Алла сидела на диване в большой комнате, перед ней стоял раскрытый чемодан, куда она складывала вещи — не бросала, а именно аккуратно складывала. На глазах у нее были слезы, хотя она не плакала и нос у нее не покраснел.
Я не могу сказать про Аллу ничего плохого, но она мне не нравится. Может быть, она настолько хороша во всем, что я по сравнению с ней кажусь сама себе недостойной. Впрочем, все рядом с ней кажутся недостойными.
Меня она явно не одобряет, хотя никогда не высказывала этого вслух. Я кажусь ей легкомысленной и циничной, что в какой-то степени верно: она абсолютно не приемлет мой стиль существования и считает, что я распоряжаюсь своей жизнью самым бездарным образом. К тому же ей не нравится то влияние, которое я оказываю на ее мужа: она догадывается, что я не просто закрывала глаза на роман Юры с моей приятельницей Диной, но и поощряла его. Впрочем, это все в прошлом: психологиня Дина, очень яркая и своевольная особа, четыре года как в Америке и уже второй раз там вышла замуж.
И все-таки мне кажется, что все это второстепенное, просто она ревнует Юру ко мне.
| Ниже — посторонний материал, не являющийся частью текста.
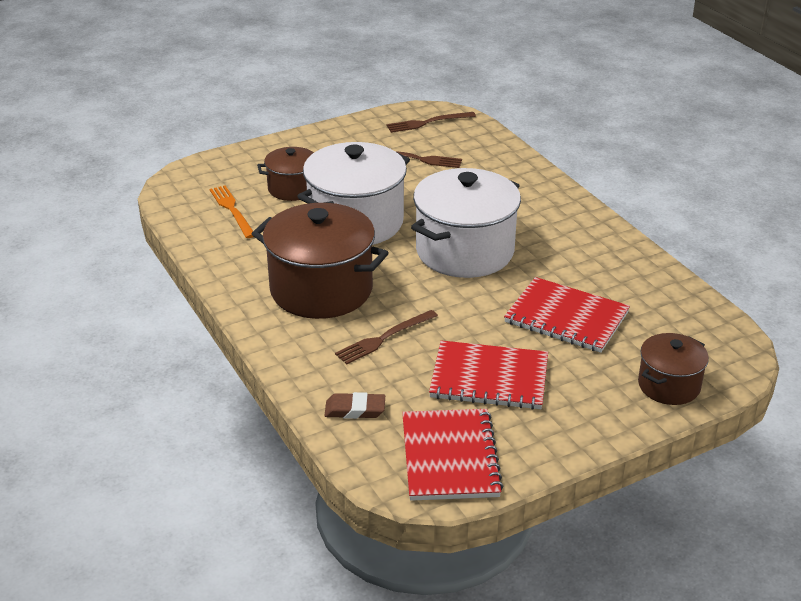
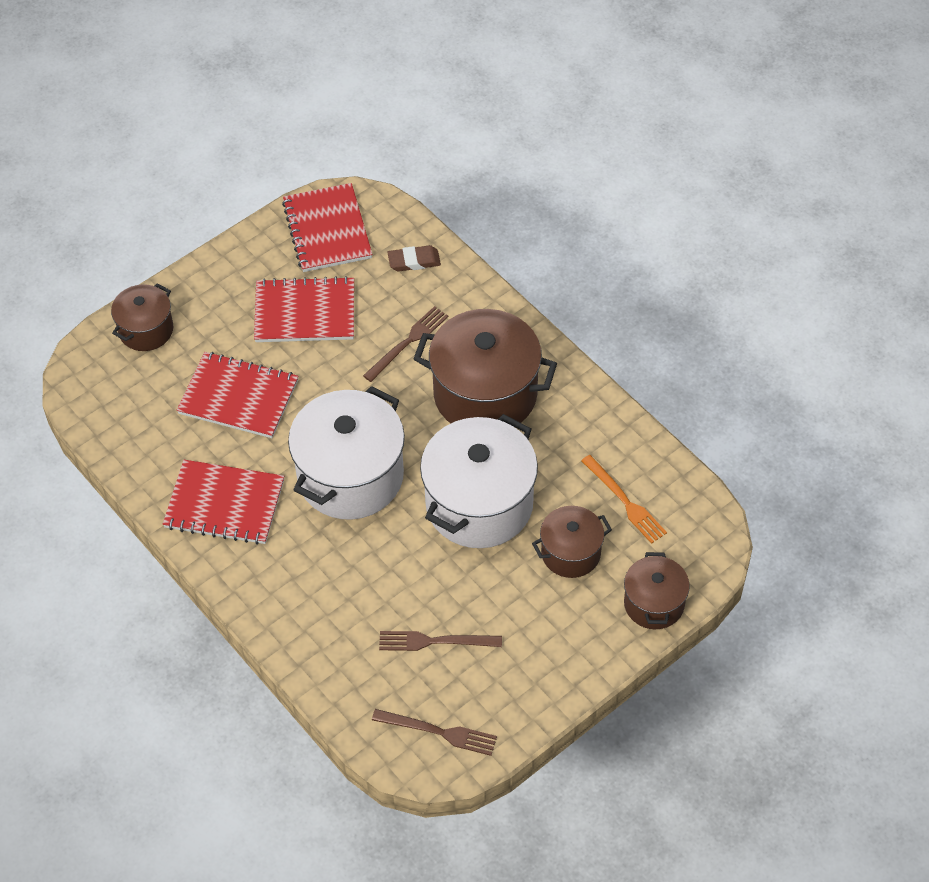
camera: 170 degrees right, 20 degrees up
(243, 158) = (654, 604): none -> brown pot
(428, 122) = (438, 732): brown fork -> brown fork turned 45 degrees clockwise
(581, 247) = (224, 504): none -> red notebook

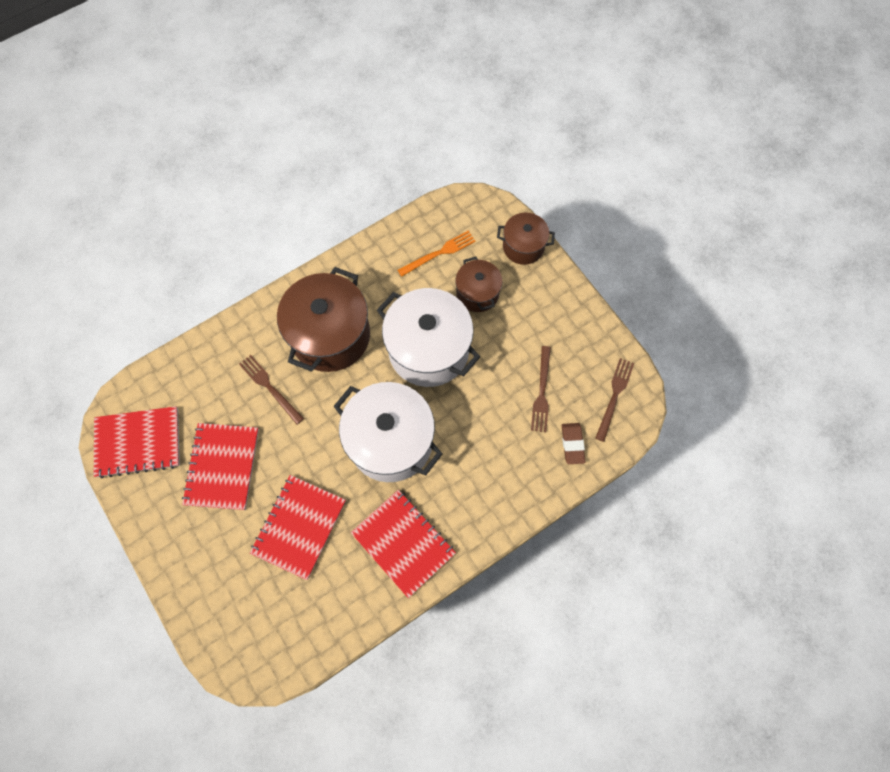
camera: 85 degrees left, 15 degrees up
(146, 330) = (212, 606): brown pot -> none
(224, 504) = (403, 543): red notebook -> red notebook turned 60 degrees counterclockwise
(414, 261) = (189, 375): brown eraser -> brown eraser (572, 444)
Я принимаю своего брата таким, как он есть; со мной он не должен стараться быть хорошим.
Алла — природная блондинка (правда, в последнее время волосы ее приобрели пепельный оттенок, что тоже ей идет), у нее стройная фигура и подтянутый живот, несмотря на все беременности и роды, и многие, в том числе мой брат, считают ее красавицей. У нее мелкие правильные черты лица, высокий лоб, который таки хочется назвать «ясным», прямой точеный носик. Зато нижняя часть лица, на мой взгляд, подкачала, ротик у нее маленький, губы узкие, и улыбка у нее получается какой-то бессердечной. Но сегодня ей было не до улыбок.
Говорят, браки заключаются на небесах; мне же кажется, что боженька там, на небесах, развлекается, бросая жребий и соединяя в пары абсолютно не подходящих друг другу людей. По крайней мере так обстоит дело с Юрой и Аллой. Мой брат — умница, обаятельный авантюрист и легкий человек; Аллу же сама судьба готовила на роль идеальной женщины, и ей мог подойти только такой же идеальный мужчина или отвратительный негодяй, как это бывает в мелодрамах; мой брат же — не то и не другое.
Алла с детства выделялась среди сестер красотой, умом и послушанием. За что бы она ни бралась — все ей удавалось. Ее считали вундеркиндом; еще девочкой она получила взрослый разряд по шахматам, а сейчас она запросто обыгрывает в преферанс компьютер. Естественно, она поступила в самый престижный вуз, которым считался в те времена Физтех, и училась там гораздо лучше многих парней. Кстати, мой братец так и не удосужился сдать кандидатский минимум, Алла же написала диссертацию между первым и вторым ребенком, и прямо с защиты ее увезли в роддом, где она произвела на свет Антона.